### WHAT THE EXERCISE ASKS
Look for the word "wetland" in the material below. Copy each line that has it.

### DATA
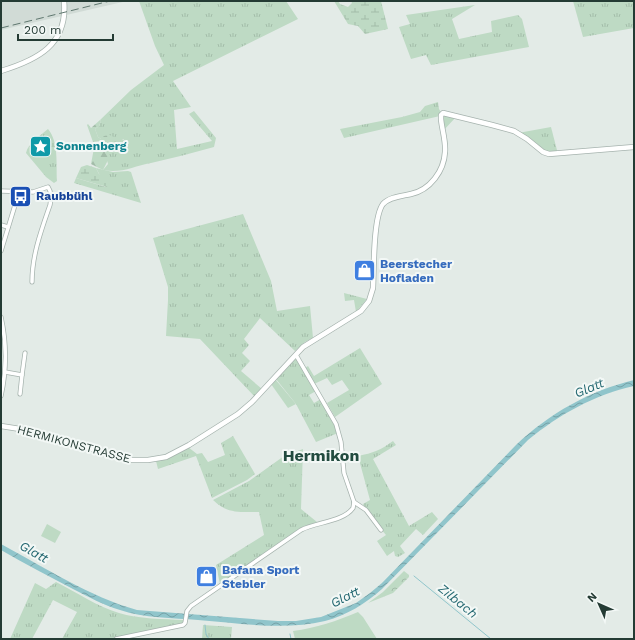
<svg xmlns="http://www.w3.org/2000/svg" width="635" height="640" font-family="'Work Sans',sans-serif">
<defs>
<pattern id="grass-tufts" width="24" height="20" patternUnits="userSpaceOnUse"><rect width="24" height="20" fill="#bedac4"/><path d="M3 7l-1-3M5 7V3M7 7l1-3M15 17l-1-3M17 17v-4M19 17l1-3" fill="none" stroke="#a3bca9"/></pattern>
<pattern id="forest-firs" width="22" height="20" patternUnits="userSpaceOnUse"><rect width="22" height="20" fill="#bedac4"/><path d="M5 1l3.5 6h-7zM16 11l3.5 6h-7z" fill="#a3bca9"/></pattern>
<pattern id="wetland-marsh" width="20" height="14" patternUnits="userSpaceOnUse"><rect width="20" height="14" fill="#bedac4"/><path d="M1 5h8M5 5V1M11 12h8M15 12V8" fill="none" stroke="#a3bca9"/></pattern>
<pattern id="park-crowns" width="20" height="18" patternUnits="userSpaceOnUse"><rect width="20" height="18" fill="#bedac4"/><path d="M2 6a3 3 0 1 1 6 0M12 15a3 3 0 1 1 6 0" fill="none" stroke="#a3bca9"/></pattern>
<pattern id="water-waves" width="16" height="10" patternUnits="userSpaceOnUse"><rect width="16" height="10" fill="#90c5cb"/><path d="M0 5q4-4 8 0t8 0" fill="none" stroke="#75a1a6"/></pattern>
</defs>
<rect width="100%" height="100%" fill="#e3ebe7"/>
<path fill="#d1dbd6" d="M1 1H127L1 30Z"/>
<g fill="url(#grass-tufts)">
<path d="M139 1H286L298 19 173 81 191 107 174 110 177 149 212 141 189 114 194 111 216 138 214 147C193 153 172 158 151 163 134 166 121 174 103 170L108 164 105 153 107 148 122 146 124 139H101L98 137 95 129 99 126 101 121 100 120 131 90 164 65 155 46Z"/>
<path d="M573 1H634V28L583 37Z"/>
<path d="M475 5 452 19 459 39 492 32 491 21 518 15 522 19 529 47 431 65 426 55 411 59 399 27 410 24 406 15Z"/>
<path d="M438 102 439 109 442 114 456 117 443 131 440 116 344 138 340 129 402 117 420 112 425 106Z"/>
<path d="M551 127 558 154H549L518 133Z"/>
<path d="M48 129C59 142 56 164 57 181L54 183 46 177 26 153C28 143 41 135 48 129Z"/>
<path d="M96 168 113 172 128 171 131 172 141 203 74 183 76 178 106 187Z"/>
<path d="M243 214 271 281 277 311 310 306 313 338 305 342 295 351 260 318 244 339 249 345 242 353 250 361 241 371 262 389 255 397 200 339 166 336 168 300V287L153 238Z"/>
<path d="M344 293 367 299 356 312 354 300 345 301Z"/>
<path d="M360 348 382 384 335 417 327 403 349 390 342 380 332 385 327 378 314 384 305 368 308 366 314 376Z"/>
<path d="M294 359 298 360 316 391 309 395 314 403 321 399 330 414 338 433 316 442 296 404 276 379Z"/>
<path d="M233 436 255 474 247 480 212 498 196 456 158 469 156 461 170 457 188 447 197 454 202 453 208 462 225 455 221 443Z"/>
<path d="M393 441 396 445 373 459 409 526 432 512 438 519 423 535 416 529 400 546 405 553 398 557 395 556 394 551 387 556 377 541 386 535 374 521 363 504 370 500 358 456C373 453 381 450 393 441Z"/>
<path d="M303 449 301 509 317 522 305 526 220 584 216 565 264 535 259 512C240 512 227 514 213 500L249 481 284 456Z"/>
<path d="M56 582C76 592 98 607 119 613 138 619 164 619 184 620V623L112 639H62L77 612 53 600 32 639H10L35 583 46 589Z"/>
<path d="M203 625 232 627 231 639H202Z"/>
</g>
<path fill="url(#forest-firs)" d="M100 120 101 121 99 126 95 129 98 137 101 139 104 136 110 135C115 139 124 138 127 142L122 146 112 147 111 149 107 148 105 153 110 156 103 170 91 164 94 148H97L101 143 100 141 93 142 87 125 88 124 91 128Z"/>
<g fill="url(#wetland-marsh)">
<path d="M334 1H338L340 4 348 7 352 3 351 1H381L388 29 365 34 358 26 348 24Z"/>
<path d="M87 165 96 168 99 174 109 179 107 187 76 178 81 167Z"/>
</g>
<path fill="url(#park-crowns)" d="M404 571 409 575V577L393 593 368 603 383 592Z"/>
<g fill="#bedac4">
<path d="M275 379 296 404 288 408 271 384Z"/>
<path d="M47 524 61 532 55 543 41 536Z"/>
<path d="M358 612 363 617 377 639H295L293 631C316 628 337 621 358 612Z"/>
</g>
<path fill="url(#water-waves)" d="M634 380V386C594 395 560 414 528 440L382 589C366 603 346 616 325 621 284 631 239 623 198 620 173 618 144 618 120 610 103 605 89 597 73 589 49 576 25 564 1 550V544C44 567 90 597 137 610L278 621H296L321 617 356 603 370 593 382 583 516 445C550 413 589 391 634 380Z"/>
<g fill="none" stroke-linecap="round" stroke-linejoin="round">
<g stroke="#90c5cb" stroke-width="1">
<path d="M414 576 491 639"/>
<path d="M205 625 206 634 209 639"/>
<path d="M290 634 291 639"/>
</g>
<defs>
<g id="minor">
<path d="M1 191 33 192 48 187C52 193 51 198 50 205 41 231 32 255 32 282"/>
<path d="M1 225 8 227"/>
<path d="M1 251 19 192"/>
<path d="M1 317C7 344 7 369 1 396"/>
<path d="M5 372 22 375 20 394"/>
<path d="M22 375 25 353"/>
<path d="M354 502 366 510 381 530"/>
<path d="M116 639 183 625 185 623 187 611 191 606 301 530C316 522 343 522 353 508L354 502 344 473 341 442 336 424 296 355"/>
</g>
<g id="tertiary">
<path d="M1 71C37 60 68 45 64 1"/>
<path d="M1 426 20 429 132 460H148L166 457 189 445 238 414 252 402 303 347 361 311 369 301 373 288C374 270 373 217 383 204 389 197 402 196 411 194 430 190 444 171 445 152 446 141 442 130 441 119V115L443 113 492 125 514 131 527 139 543 152 549 154 634 147"/>
</g>
</defs>
<use href="#minor" stroke="#a6b3ae" stroke-width="5"/>
<use href="#tertiary" stroke="#a6b3ae" stroke-width="6"/>
<use href="#minor" stroke="#fff" stroke-width="3.5"/>
<use href="#tertiary" stroke="#fff" stroke-width="4.5"/>
<path stroke="#5f776f" stroke-width="1" stroke-dasharray="8 4" stroke-linecap="butt" d="M1 28 110 1"/>
</g>
<defs>
<symbol id="sight-square" viewBox="-11 -11 22 22"><rect x="-9" y="-9" width="18" height="18" rx="4" fill="#0f9aa8" stroke="#f3f8f6"/><path d="M0-6L1.8-2.2L6-1.7L2.9 1.2L3.7 5.4L0 3.3L-3.7 5.4L-2.9 1.2L-6-1.7L-1.8-2.2Z" fill="#fff"/></symbol>
<symbol id="bus-square" viewBox="-11 -11 22 22"><rect x="-9" y="-9" width="18" height="18" rx="4" fill="#1a4fb4" stroke="#f3f8f6"/><path d="M-5-6H5V4H4V6H2V4H-2V6H-4V4H-5ZM-3.5-4V0h7V-4ZM-3.5 1.2v1.5H-2V1.2ZM2 1.2v1.5H3.5V1.2Z" fill="#fff"/></symbol>
<symbol id="shop-square" viewBox="-11 -11 22 22"><rect x="-9" y="-9" width="18" height="18" rx="4" fill="#3f7fe0" stroke="#f3f8f6"/><path d="M-5-2.5h2.3a2.7 3.5 0 0 1 5.4 0H5L5.5 6h-11ZM-1.5-2.5h3a1.5 2.3 0 0 0-3 0Z" fill="#fff"/></symbol>
</defs>
<g fill-rule="evenodd">
<use href="#sight-square" x="28" y="134" width="25" height="25"/>
<use href="#bus-square" x="8" y="184" width="25" height="25"/>
<use href="#shop-square" x="352" y="258" width="25" height="25"/>
<use href="#shop-square" x="194" y="564" width="25" height="25"/>
</g>
<g text-anchor="middle" dominant-baseline="central" stroke-width="4" stroke-linejoin="round" paint-order="stroke">
<g font-size="12" font-weight="bold" fill="#0d838f" stroke="#f3f8f6" text-anchor="start">
<text x="56" y="146">Sonnenberg</text>
</g>
<g font-size="12" font-weight="bold" fill="#164399" stroke="#f3f8f6" text-anchor="start">
<text x="36" y="196">Raubbühl</text>
</g>
<g font-size="12" font-weight="bold" fill="#366cbe" stroke="#f3f8f6" text-anchor="start">
<text x="380" y="264">Beerstecher<tspan x="380" dy="14">Hofladen</tspan></text>
<text x="222" y="570">Bafana Sport<tspan x="222" dy="14">Stebler</tspan></text>
</g>
<g font-size="12" fill="#243b34" stroke="#f3f8f6">
<text transform="translate(74 444) rotate(15)">HERMIKONSTRASSE</text>
</g>
<g font-size="13" font-style="italic" fill="#246871" stroke="#f3f8f6">
<text transform="translate(589 388) rotate(-23)">Glatt</text>
<text transform="translate(34 552) rotate(29)">Glatt</text>
<text transform="translate(345 597) rotate(-27)">Glatt</text>
<text transform="translate(458 601) rotate(39)">Zilbach</text>
</g>
<g font-size="16" font-weight="bold" fill="#224b3f" stroke="#f3f8f6">
<text x="321" y="455">Hermikon</text>
</g>
</g>
<rect width="635" height="640" fill="none" stroke="#243b34" stroke-width="4"/>
<g transform="translate(599 604) rotate(315)" stroke="#f3f8f6" stroke-width="3" paint-order="stroke">
<path d="M0-3L7 15L0 10L-7 15Z" fill="#243b34"/>
<text y="-6" font-size="11" font-weight="bold" text-anchor="middle" fill="#243b34">N</text>
</g>
<path d="M18 34v6h95v-6" fill="none" stroke="#243b34" stroke-width="2"/>
<text x="24" y="34" font-size="12" fill="#243b34" stroke="#f3f8f6" stroke-width="3" paint-order="stroke">200 m</text>
</svg>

### SOLUTION BELOW
<pattern id="wetland-marsh" width="20" height="14" patternUnits="userSpaceOnUse"><rect width="20" height="14" fill="#bedac4"/><path d="M1 5h8M5 5V1M11 12h8M15 12V8" fill="none" stroke="#a3bca9"/></pattern>
<g fill="url(#wetland-marsh)">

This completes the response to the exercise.